▶ [Your goal]: Copy out every line of the data where the word "content" is found.

▶ [Raw data]:
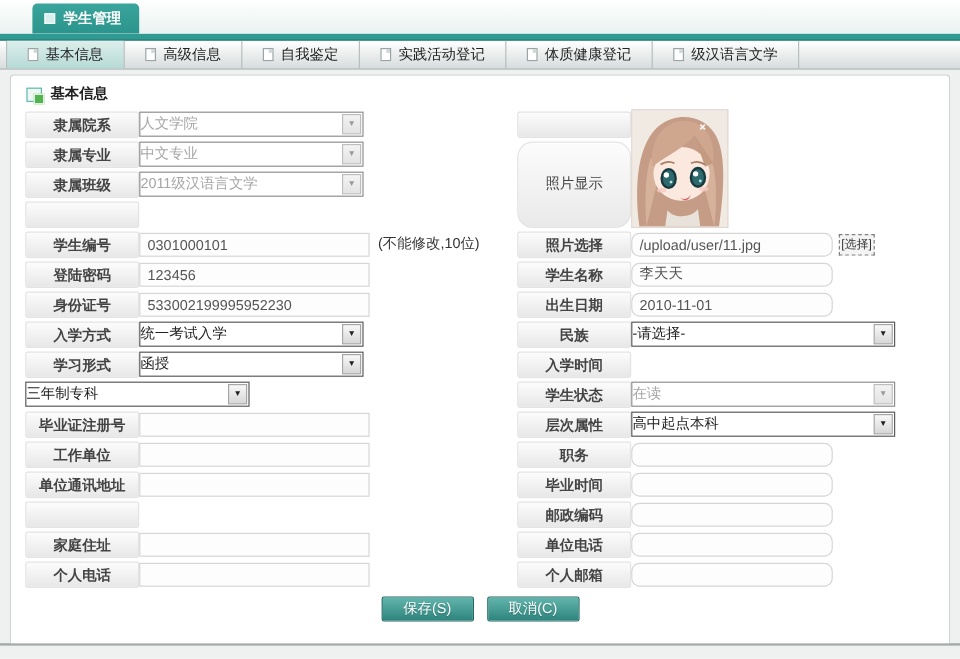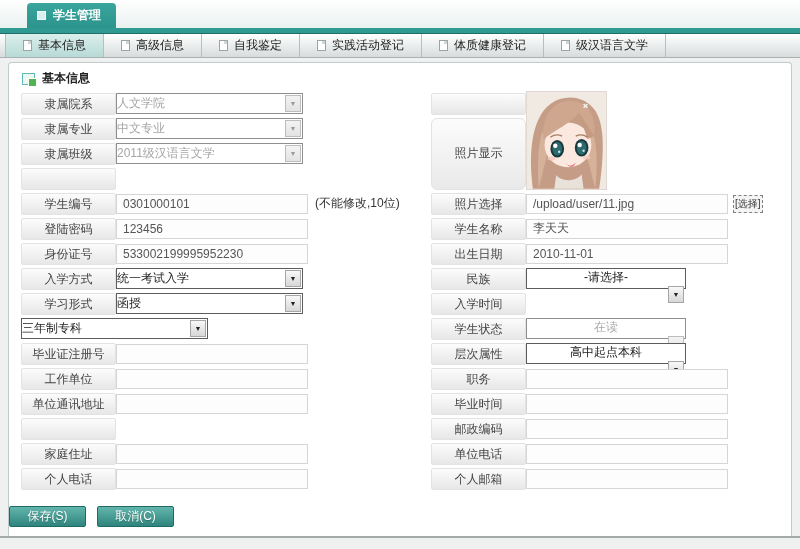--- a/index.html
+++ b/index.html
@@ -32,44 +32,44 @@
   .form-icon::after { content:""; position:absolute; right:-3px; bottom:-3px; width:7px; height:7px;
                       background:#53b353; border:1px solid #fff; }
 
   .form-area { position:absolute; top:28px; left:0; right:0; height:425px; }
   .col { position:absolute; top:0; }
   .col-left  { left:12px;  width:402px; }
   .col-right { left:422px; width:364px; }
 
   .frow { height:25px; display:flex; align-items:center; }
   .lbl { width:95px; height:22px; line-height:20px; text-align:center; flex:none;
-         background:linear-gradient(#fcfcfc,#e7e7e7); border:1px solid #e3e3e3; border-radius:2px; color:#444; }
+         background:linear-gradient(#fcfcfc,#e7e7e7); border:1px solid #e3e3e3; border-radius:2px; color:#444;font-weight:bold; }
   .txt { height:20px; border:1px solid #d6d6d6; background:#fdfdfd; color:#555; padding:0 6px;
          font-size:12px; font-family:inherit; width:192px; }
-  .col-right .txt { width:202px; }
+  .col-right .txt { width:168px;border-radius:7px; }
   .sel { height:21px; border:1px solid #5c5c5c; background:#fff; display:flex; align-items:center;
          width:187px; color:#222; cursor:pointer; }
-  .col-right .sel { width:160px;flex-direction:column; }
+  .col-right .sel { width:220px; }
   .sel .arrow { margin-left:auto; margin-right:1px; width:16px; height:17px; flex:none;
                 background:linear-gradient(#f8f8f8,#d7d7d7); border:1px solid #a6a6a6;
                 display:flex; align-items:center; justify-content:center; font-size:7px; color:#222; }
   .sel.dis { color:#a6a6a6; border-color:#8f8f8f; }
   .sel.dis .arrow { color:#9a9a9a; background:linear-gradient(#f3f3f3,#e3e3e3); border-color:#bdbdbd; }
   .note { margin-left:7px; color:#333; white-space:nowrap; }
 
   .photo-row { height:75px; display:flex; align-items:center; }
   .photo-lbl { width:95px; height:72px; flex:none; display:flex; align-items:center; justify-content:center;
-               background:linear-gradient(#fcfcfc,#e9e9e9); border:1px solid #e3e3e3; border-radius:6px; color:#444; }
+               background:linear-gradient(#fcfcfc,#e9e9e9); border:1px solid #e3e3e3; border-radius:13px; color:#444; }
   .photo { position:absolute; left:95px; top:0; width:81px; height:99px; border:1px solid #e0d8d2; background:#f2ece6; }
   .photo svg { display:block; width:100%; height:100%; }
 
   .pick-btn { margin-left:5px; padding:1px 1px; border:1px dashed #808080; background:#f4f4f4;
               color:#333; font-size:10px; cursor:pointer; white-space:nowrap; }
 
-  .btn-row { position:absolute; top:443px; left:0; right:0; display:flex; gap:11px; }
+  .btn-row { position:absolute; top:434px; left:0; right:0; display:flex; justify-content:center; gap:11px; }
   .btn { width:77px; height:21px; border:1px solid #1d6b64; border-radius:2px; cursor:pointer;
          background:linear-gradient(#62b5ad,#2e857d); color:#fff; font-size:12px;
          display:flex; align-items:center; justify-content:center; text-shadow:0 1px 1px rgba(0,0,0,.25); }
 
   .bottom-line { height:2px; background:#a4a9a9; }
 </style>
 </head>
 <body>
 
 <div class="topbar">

* * *

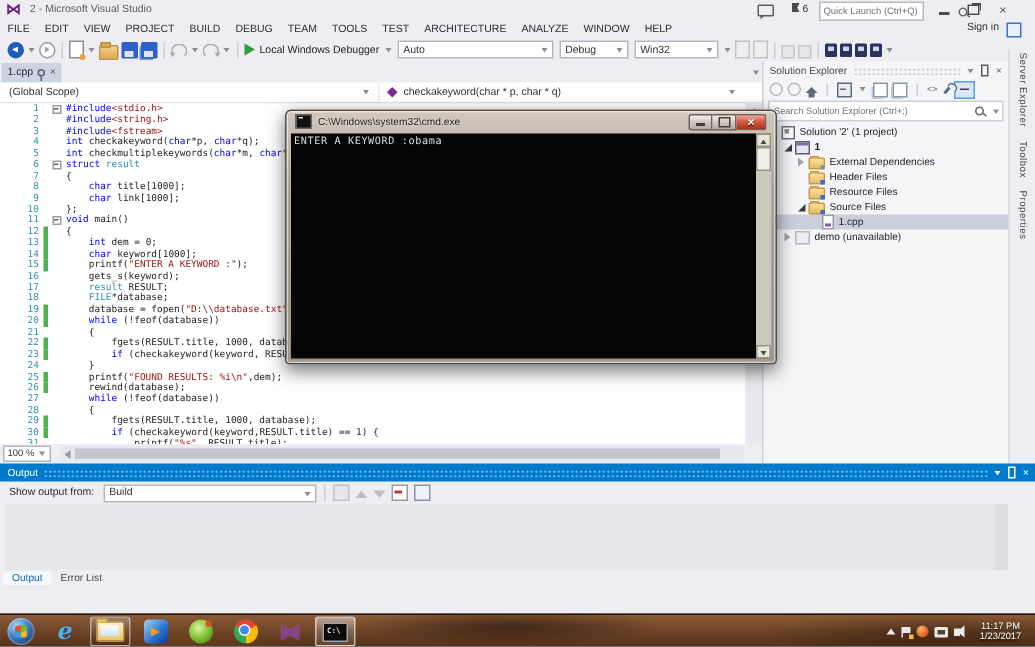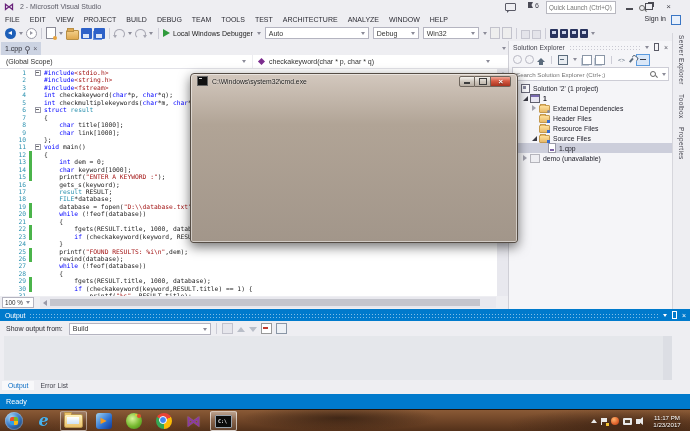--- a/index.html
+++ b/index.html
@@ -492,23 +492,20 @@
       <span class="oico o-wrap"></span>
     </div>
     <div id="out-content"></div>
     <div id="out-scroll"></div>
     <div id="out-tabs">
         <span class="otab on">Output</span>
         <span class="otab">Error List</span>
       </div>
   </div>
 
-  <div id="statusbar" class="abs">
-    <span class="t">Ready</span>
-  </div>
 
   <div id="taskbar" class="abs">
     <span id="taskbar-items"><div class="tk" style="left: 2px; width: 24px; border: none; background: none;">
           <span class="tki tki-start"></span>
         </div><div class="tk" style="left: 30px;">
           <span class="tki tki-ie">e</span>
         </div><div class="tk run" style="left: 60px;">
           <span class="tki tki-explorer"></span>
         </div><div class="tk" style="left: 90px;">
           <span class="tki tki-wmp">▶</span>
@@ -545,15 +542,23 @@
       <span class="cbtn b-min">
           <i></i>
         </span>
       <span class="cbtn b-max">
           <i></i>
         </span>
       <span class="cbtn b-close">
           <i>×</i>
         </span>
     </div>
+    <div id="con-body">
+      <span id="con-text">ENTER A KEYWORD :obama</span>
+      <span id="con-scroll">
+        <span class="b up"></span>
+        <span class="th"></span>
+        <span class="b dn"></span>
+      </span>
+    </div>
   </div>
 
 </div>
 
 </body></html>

▶ [Final answer]:
   .form-icon::after { content:""; position:absolute; right:-3px; bottom:-3px; width:7px; height:7px;
                 display:flex; align-items:center; justify-content:center; font-size:7px; color:#222; }
   .photo-lbl { width:95px; height:72px; flex:none; display:flex; align-items:center; justify-content:center;
+  .btn-row { position:absolute; top:434px; left:0; right:0; display:flex; justify-content:center; gap:11px; }
          display:flex; align-items:center; justify-content:center; text-shadow:0 1px 1px rgba(0,0,0,.25); }
     <div id="out-content"></div>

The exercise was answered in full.